Remember, it's not automatically rude to talk about yourself. It's only a faux pas if you do it excessively. You actually should speak about yourself at times in order to keep the conversation balanced. Here are a few ways you can bring things up:
- You can simply mention things about yourself out of nowhere. People do that all the time. (E.g., "So on Wednesday night I went to this play with my parents...")
- If you ask someone a question like, "What shows have you been watching lately?", you've got an implicit okay to answer it yourself after they've given their reply.
- Similarly, if someone starts talking about an aspect of their lives, after they're done, you can go over how you've been doing in that area. Like if a friend tells you how they did on their exams, you can say how yours went.

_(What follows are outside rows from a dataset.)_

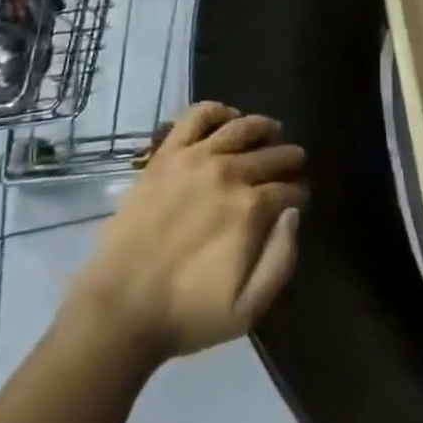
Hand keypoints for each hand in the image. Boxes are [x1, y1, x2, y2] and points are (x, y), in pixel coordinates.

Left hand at [67, 103, 305, 361]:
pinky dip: (217, 110)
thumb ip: (281, 260)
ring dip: (262, 126)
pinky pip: (197, 115)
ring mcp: (195, 156)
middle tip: (295, 161)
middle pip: (270, 153)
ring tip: (271, 130)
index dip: (298, 192)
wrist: (122, 305)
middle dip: (288, 157)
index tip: (300, 197)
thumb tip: (292, 214)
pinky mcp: (167, 152)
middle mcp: (228, 172)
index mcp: (250, 209)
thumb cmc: (187, 312)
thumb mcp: (248, 308)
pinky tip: (228, 117)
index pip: (288, 189)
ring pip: (241, 126)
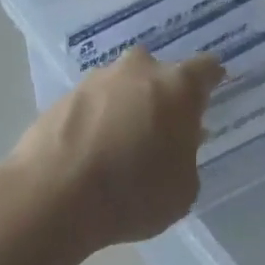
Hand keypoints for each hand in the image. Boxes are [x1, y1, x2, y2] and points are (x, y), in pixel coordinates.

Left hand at [7, 48, 223, 251]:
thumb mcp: (183, 189)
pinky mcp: (63, 96)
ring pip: (123, 84)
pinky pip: (93, 102)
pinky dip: (99, 118)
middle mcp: (137, 70)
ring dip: (128, 104)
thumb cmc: (133, 193)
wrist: (52, 195)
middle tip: (165, 125)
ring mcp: (96, 80)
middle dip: (164, 93)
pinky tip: (95, 147)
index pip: (206, 69)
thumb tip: (178, 142)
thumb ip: (187, 157)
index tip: (211, 94)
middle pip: (159, 72)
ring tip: (125, 140)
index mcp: (177, 86)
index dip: (211, 81)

Pay attention to the dynamics of the conversations you have with people you talk to regularly, and see if there are any changes you could make
For example, when you meet your friends for coffee do you always start by asking about them? By this point do they unconsciously assume they'll begin by updating you on their life? Once you get talking does the discussion naturally lead into other topics, and they never get around to asking what's new with you? If so, try mixing things up. Rather than asking how your friend has been doing, kick things off by sharing something you've done recently.
Think about whether you have any conversation habits that may lead people not to ask about you, and make some changes if you need to
For example, working on coming across as less-guarded, or trying not to be a listener all the time. I realize not all changes can be accomplished in a week.
Another option is trying to nudge people into asking about you
Honestly, if you want to talk about your life it's easier to just bring things up yourself. Trying to get people to ask about you, just so you can feel like they were the ones who initiated it, is a bit indirect and manipulative. Though as far as social sins go, it's small potatoes. Here are two ways to do it:
- If a friend or two has told you what's new with them, and you can tell the conversation is going to change course before they ask about you, you can say something like, "Before we talk about that, let's finish catching up first."
- Say something that screams "Please ask me more about this" like, "So you'll never guess what happened to me yesterday...", "So I had quite the weekend...", or "You must be wondering what's new with me since we last saw each other..."
"What if I'm pretty sure there's not a benign reason people don't ever ask about me?"
If there's something in your social life or interactions that aren't going the way you want, I think it's always good to consider explanations other than, "I'm strange and unlikable and no one wants to be around me." At the same time, no one's perfect. There is a chance you're doing something that may be causing people to not want to get to know you. The good news is, once you find out where you're going wrong, you can correct the issue. Though helping you figure that out is for other articles or sections of the site.